Lincoln City mascot Image copyright Getty Images
Image caption The club asked people to pay what they thought was a "fair price" for tickets

A Lincoln City fan willingly paid £200 to see his team play when people were asked to pay what they thought was a "fair price" for Saturday's game.

The club's home attendance increased to 4,568 - almost double the season's average of about 2,500 - because of the "Name Your Price" promotion.

The minimum people could pay was £1.

Earlier this month the club announced it could be forced to sell its property assets in order to pay back £380,000 to the Co-operative Bank.

The man who paid £200 for his ticket has asked not to be identified or publicly acknowledged.

Russell Moore, the club's commercial manager, said: "He's a big fan and not a really wealthy man. It was his way of saying, 'We want to support you'.
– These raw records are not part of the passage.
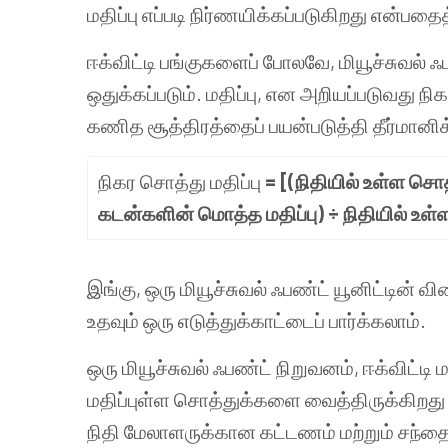
மதிப்பு எப்படி நிர்ணயிக்கப்படுகிறது என்ப
ஈக்விட்டி பங்குகளைப் போலவே, மியூச்சுவல் ஃப
ஒதுக்கப்படும். மதிப்பு, என அறியப்படுவது நி
கணித சூத்திரத்தைப் பயன்படுத்தி தீர்மானிக
நிகர சொத்து மதிப்பு
= [(நிதியில் உள்ள சொத
கடன்களின் மொத்த மதிப்பு) ÷ நிதியில் 
இங்கு, ஒரு மியூச்சுவல் ஃபண்ட் யூனிட்டின் 
உதவும் ஒரு எடுத்துக்காட்டைப் பார்க்கலாம்.
ஒரு மியூச்சுவல் ஃபண்ட் நிறுவனம், ஈக்விட்ட
மதிப்புள்ள சொத்துக்களை வைத்திருக்கிறது
நிதி மேலாளருக்கான கட்டணம் மற்றும் சந்தை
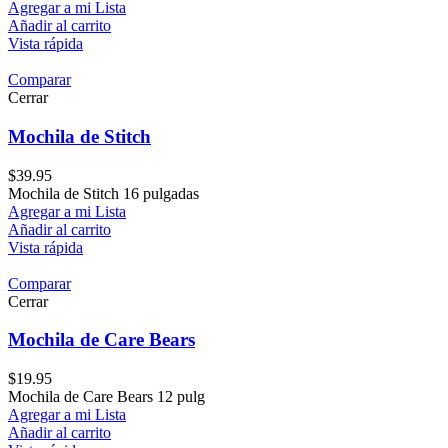
Agregar a mi Lista
Añadir al carrito
Vista rápida
Comparar
Cerrar
Mochila de Stitch
$
39.95
Mochila de Stitch 16 pulgadas
Agregar a mi Lista
Añadir al carrito
Vista rápida
Comparar
Cerrar
Mochila de Care Bears
$
19.95
Mochila de Care Bears 12 pulg
Agregar a mi Lista
Añadir al carrito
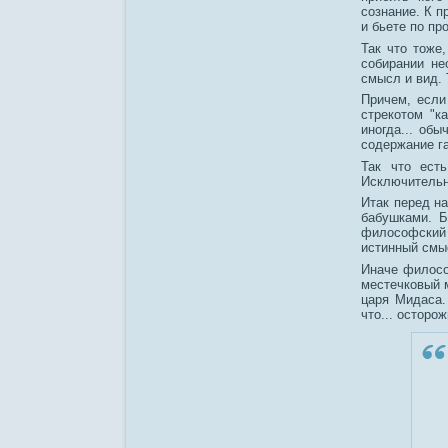
сознание. К п
и бьете по пр
Так что тоже
собирании не
смысл и вид. 
Причем, если
стрекотом "к
иногда... об
содержание га
Так что ест
Исключительн
Итак перед н
бабушками. Б
философский 
истинный смы
Иначе филосо
местечковый м
царя Мидаса.
что... осторо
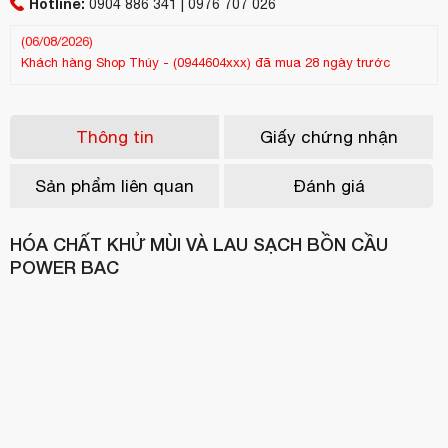
Khách hàng
Hotline:
pham thị ngọc
-
(0913436xxx)
đã mua 4 ngày trước
0904 886 341 | 0976 707 026
(06/08/2026)
Khách hàng
Shop Thúy
-
(0944604xxx)
đã mua 28 ngày trước
Kh
(13/07/2026)
(25
Thông tin
Giấy chứng nhận
Sản phẩm liên quan
Đánh giá
HÓA CHẤT KHỬ MÙI VÀ LAU SẠCH BỒN CẦU
POWER BAC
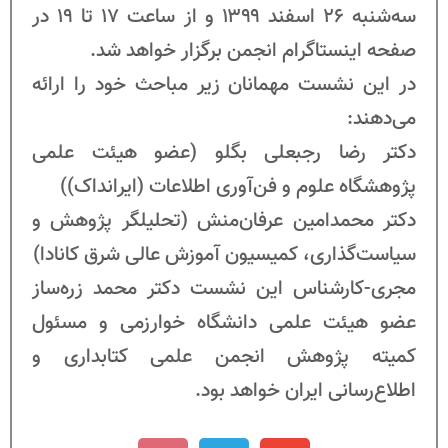
سه‌شنبه 26 اسفند ۱۳۹۹ و از ساعت 17 تا 19 در
صفحه اینستاگرام انجمن برگزار خواهد شد.
در این نشست مهمانان زیر مباحث خود را ارائه
می‌دهند:
دکتر رضا رجبعلی بگلو (عضو هیئت علمی
پژوهشگاه علوم و فن‌آوری اطلاعات (ایرانداک))
دکتر محمدامین عرفان‌منش (تحلیلگر پژوهش و
سیاست‌گذاری، کمیسیون آموزش عالی شرق کانادا)
مجری-کارشناس این نشست دکتر محمد زره‌ساز
عضو هیئت علمی دانشگاه خوارزمی و مسئول
کمیته پژوهش انجمن علمی کتابداری و
اطلاع‌رسانی ایران خواهد بود.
"There were a fair few people who paid over the ticket price. A lot that came and paid the correct price. It was great to have that many people in and we hope they come back."

Image caption Lincoln City hopes to make a profit by hosting a Madness concert at Sincil Bank
Image caption The football club lost money when a Westlife concert was held there

Match day tickets at Sincil Bank usually cost £18 for adults, or £16 for early bird tickets.

Mr Moore said many people paid £5 and £10 to see Saturday's match, which saw The Imps lose 0-1 to Chester City.

Pop group Madness announced this week that they will start their outdoor tour at Sincil Bank on 29 May.

The football club expects to make a profit from this, despite previously losing money when it hosted a Westlife concert.

Earlier in February, chairman Bob Dorrian said in a letter to shareholders the Co-operative Bank wanted to end its relationship with the club as soon as possible.

The club said it would not have to sell Sincil Bank but that even selling its other property assets could leave it in financial trouble.

Lincoln City appealed to fans for help and invited supporters to apply for shares for as little as 50p to raise funds.